- **Data for processing**:
"""
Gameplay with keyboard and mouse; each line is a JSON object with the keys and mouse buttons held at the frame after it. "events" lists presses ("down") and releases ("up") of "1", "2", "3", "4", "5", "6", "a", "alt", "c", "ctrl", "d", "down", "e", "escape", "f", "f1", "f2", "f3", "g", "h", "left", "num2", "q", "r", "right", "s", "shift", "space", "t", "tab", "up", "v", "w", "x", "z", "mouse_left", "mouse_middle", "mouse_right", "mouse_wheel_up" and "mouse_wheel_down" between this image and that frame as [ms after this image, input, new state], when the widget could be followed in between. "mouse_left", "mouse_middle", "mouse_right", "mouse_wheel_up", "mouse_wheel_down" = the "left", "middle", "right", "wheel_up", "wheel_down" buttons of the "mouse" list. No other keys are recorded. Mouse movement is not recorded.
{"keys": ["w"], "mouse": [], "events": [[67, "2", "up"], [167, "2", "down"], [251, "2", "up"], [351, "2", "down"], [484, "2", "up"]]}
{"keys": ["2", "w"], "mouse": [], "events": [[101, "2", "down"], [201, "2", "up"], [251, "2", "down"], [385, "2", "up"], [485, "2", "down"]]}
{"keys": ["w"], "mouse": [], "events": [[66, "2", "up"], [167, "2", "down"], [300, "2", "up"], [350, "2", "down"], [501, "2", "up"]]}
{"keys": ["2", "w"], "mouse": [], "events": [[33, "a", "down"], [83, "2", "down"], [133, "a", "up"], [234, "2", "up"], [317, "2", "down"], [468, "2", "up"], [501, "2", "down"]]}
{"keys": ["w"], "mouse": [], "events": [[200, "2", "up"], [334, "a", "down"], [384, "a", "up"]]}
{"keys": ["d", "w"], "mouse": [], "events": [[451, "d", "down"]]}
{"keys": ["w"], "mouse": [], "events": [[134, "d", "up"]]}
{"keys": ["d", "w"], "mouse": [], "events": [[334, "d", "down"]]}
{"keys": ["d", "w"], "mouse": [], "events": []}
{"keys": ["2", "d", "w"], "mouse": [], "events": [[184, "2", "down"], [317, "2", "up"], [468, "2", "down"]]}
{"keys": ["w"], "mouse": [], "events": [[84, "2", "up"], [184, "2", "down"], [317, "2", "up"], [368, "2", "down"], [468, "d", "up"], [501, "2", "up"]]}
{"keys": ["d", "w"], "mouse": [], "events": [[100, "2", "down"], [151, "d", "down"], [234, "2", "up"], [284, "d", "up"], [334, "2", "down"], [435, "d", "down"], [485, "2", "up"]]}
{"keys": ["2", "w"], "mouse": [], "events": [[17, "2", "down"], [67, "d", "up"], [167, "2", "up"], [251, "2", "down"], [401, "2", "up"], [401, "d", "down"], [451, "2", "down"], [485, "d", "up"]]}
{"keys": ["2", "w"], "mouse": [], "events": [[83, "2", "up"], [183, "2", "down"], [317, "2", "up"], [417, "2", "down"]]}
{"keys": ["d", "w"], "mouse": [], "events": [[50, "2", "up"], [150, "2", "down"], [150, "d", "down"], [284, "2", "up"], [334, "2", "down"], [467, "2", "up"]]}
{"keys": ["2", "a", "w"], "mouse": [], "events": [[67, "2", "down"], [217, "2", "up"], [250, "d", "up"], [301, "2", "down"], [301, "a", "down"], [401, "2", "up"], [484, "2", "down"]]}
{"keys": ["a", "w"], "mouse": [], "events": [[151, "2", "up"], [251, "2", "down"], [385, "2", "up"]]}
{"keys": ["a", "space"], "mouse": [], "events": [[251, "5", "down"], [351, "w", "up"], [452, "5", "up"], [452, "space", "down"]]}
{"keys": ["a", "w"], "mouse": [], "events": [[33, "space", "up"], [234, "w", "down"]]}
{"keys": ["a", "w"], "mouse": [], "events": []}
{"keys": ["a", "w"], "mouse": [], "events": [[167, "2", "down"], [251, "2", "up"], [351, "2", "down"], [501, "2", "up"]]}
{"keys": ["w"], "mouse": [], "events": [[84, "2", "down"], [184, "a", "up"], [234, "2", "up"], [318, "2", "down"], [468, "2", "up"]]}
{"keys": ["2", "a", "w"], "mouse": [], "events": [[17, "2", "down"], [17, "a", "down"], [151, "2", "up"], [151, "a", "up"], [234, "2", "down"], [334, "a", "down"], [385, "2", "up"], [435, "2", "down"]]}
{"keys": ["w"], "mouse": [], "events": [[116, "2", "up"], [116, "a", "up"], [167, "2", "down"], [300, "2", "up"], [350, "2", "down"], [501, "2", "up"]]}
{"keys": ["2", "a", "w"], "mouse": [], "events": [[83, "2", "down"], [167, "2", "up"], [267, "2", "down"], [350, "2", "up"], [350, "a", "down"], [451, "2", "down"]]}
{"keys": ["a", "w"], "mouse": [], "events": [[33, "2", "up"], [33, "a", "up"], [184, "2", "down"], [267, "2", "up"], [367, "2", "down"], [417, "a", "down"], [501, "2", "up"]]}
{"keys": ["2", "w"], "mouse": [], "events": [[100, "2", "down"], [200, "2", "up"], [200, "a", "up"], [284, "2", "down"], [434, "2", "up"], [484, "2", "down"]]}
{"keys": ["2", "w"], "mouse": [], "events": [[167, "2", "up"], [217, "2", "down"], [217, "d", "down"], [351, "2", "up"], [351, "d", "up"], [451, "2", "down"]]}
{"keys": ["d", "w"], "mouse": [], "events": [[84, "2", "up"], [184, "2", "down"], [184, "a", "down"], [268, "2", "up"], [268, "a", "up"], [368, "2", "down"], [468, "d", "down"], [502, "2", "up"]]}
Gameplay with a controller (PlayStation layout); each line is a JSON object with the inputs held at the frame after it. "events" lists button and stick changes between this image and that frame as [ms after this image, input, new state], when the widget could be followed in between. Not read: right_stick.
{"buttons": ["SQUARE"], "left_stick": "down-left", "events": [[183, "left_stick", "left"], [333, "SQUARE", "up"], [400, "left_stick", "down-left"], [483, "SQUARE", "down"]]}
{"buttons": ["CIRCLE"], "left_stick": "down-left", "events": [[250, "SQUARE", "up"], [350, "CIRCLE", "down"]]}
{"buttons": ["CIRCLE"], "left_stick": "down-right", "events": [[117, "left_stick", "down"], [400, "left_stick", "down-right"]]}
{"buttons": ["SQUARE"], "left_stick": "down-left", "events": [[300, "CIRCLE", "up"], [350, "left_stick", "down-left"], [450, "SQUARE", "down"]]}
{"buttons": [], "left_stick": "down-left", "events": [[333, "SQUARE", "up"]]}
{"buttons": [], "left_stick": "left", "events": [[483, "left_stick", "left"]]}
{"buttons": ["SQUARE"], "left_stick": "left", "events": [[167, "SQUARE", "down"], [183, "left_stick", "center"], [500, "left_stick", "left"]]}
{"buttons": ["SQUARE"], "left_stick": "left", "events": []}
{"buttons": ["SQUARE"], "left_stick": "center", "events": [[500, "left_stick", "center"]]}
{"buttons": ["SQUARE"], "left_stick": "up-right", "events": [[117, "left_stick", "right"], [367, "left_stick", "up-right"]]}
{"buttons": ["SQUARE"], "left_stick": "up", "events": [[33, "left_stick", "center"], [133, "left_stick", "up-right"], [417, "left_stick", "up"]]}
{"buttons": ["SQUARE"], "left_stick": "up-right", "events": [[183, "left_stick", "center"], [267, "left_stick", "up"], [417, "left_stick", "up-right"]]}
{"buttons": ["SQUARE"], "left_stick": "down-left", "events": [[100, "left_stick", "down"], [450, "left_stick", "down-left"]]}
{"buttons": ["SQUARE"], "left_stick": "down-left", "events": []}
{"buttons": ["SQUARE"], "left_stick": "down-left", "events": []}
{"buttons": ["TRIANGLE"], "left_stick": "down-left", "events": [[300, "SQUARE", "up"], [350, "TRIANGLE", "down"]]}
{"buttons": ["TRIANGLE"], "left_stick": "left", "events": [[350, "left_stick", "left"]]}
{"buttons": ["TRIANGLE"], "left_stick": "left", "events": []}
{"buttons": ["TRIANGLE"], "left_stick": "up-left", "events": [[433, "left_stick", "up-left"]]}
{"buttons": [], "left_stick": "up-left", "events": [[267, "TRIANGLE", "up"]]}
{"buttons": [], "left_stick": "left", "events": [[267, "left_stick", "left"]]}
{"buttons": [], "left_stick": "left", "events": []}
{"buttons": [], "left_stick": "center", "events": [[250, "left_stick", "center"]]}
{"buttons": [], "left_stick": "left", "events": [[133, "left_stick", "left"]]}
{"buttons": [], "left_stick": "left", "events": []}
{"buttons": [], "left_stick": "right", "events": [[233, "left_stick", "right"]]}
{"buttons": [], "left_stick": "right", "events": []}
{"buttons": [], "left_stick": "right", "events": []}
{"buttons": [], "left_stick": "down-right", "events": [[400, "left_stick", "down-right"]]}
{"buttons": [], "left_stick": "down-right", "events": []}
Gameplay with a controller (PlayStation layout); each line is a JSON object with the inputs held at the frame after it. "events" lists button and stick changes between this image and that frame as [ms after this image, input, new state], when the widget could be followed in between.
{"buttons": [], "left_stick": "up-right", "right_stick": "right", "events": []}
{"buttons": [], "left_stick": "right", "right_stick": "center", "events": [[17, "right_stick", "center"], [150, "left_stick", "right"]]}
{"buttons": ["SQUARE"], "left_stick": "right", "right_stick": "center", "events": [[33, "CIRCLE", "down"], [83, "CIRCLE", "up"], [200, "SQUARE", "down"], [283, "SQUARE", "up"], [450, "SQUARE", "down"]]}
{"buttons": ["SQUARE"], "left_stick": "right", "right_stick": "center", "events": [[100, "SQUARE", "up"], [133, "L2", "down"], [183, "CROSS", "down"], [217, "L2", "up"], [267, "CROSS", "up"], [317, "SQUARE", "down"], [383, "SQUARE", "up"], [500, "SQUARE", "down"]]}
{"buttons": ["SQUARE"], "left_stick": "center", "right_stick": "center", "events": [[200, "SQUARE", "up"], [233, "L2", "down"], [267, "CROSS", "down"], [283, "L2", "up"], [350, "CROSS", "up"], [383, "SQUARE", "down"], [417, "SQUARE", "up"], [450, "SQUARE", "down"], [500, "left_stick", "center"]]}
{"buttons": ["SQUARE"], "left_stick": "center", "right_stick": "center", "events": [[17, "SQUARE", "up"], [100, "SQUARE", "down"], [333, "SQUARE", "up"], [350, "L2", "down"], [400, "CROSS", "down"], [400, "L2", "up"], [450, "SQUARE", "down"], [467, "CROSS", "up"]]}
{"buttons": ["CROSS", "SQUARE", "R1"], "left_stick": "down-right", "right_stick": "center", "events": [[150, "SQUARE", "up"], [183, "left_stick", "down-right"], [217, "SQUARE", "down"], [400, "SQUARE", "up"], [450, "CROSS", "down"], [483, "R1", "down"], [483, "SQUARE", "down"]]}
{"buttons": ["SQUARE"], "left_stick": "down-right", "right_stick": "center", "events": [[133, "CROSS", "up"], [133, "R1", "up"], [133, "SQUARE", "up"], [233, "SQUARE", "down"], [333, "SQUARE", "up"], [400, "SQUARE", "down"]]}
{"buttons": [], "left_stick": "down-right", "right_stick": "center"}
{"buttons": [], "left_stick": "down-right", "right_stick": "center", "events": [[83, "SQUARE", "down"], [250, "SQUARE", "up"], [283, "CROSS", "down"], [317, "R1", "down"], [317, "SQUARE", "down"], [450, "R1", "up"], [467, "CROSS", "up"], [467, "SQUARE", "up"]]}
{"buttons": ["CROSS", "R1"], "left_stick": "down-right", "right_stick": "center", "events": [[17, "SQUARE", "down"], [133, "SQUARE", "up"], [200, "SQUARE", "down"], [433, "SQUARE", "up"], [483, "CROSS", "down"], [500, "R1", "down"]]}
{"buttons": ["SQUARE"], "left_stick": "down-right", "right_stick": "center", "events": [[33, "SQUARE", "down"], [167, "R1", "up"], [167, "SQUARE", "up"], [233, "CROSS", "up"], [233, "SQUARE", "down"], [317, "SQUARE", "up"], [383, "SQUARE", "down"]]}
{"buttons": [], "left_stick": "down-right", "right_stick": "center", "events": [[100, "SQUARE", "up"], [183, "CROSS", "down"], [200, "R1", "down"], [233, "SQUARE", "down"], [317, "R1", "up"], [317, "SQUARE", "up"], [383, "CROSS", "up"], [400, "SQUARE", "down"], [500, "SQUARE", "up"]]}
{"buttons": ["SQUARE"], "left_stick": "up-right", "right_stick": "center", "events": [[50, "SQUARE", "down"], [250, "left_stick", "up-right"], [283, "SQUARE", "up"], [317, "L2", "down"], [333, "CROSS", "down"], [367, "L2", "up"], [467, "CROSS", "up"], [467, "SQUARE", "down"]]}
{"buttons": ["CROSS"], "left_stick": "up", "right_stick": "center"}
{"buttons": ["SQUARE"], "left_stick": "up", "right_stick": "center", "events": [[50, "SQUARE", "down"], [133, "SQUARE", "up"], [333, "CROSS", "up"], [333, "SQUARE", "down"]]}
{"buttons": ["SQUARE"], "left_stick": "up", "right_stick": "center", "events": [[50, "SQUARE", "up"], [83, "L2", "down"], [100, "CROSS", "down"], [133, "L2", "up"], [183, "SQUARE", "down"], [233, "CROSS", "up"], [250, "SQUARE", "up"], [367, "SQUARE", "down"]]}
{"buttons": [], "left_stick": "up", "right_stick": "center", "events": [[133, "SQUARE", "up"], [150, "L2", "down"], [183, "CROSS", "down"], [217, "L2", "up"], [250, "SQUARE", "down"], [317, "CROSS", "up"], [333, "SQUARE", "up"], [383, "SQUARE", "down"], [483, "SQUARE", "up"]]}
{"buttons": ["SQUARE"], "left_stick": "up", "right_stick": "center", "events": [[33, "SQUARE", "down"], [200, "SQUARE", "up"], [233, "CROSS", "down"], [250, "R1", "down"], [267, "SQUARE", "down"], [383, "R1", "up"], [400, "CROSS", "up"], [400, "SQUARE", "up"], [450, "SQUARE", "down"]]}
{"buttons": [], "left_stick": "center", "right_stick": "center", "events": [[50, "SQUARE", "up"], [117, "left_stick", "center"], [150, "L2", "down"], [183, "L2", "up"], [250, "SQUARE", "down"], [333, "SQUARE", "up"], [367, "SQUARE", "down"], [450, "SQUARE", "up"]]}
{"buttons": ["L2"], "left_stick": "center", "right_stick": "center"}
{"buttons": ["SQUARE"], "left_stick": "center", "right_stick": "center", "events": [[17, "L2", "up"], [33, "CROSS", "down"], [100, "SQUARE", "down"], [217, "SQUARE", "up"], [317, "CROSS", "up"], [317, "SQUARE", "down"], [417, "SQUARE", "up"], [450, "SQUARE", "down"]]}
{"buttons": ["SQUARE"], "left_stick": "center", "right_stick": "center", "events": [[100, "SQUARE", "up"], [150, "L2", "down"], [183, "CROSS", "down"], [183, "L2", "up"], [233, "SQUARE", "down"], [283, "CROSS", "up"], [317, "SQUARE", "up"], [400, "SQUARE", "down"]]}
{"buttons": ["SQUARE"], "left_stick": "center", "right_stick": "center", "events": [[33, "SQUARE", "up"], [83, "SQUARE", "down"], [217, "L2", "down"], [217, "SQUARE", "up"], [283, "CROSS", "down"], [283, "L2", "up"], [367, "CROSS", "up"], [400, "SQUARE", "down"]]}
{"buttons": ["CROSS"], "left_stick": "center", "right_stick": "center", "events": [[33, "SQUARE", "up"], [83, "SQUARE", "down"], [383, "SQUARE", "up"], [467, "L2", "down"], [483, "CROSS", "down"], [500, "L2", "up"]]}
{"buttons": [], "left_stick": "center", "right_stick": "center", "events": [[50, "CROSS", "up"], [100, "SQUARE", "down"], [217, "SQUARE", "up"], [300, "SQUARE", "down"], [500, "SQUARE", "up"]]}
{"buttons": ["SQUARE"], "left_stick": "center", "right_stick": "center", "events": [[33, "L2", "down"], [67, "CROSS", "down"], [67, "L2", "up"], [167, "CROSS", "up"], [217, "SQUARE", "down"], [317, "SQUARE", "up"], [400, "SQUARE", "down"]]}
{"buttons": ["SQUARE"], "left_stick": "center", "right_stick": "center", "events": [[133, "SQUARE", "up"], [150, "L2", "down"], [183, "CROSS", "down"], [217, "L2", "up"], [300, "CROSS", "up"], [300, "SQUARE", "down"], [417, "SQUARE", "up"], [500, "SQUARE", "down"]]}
"""
- **What the task asks**: Whenever a line in the entries holds the word "inputs", copy that line.

- **Answer to the exercise**:
Gameplay with a controller (PlayStation layout); each line is a JSON object with the inputs held at the frame after it. "events" lists button and stick changes between this image and that frame as [ms after this image, input, new state], when the widget could be followed in between. Not read: right_stick.
Gameplay with a controller (PlayStation layout); each line is a JSON object with the inputs held at the frame after it. "events" lists button and stick changes between this image and that frame as [ms after this image, input, new state], when the widget could be followed in between.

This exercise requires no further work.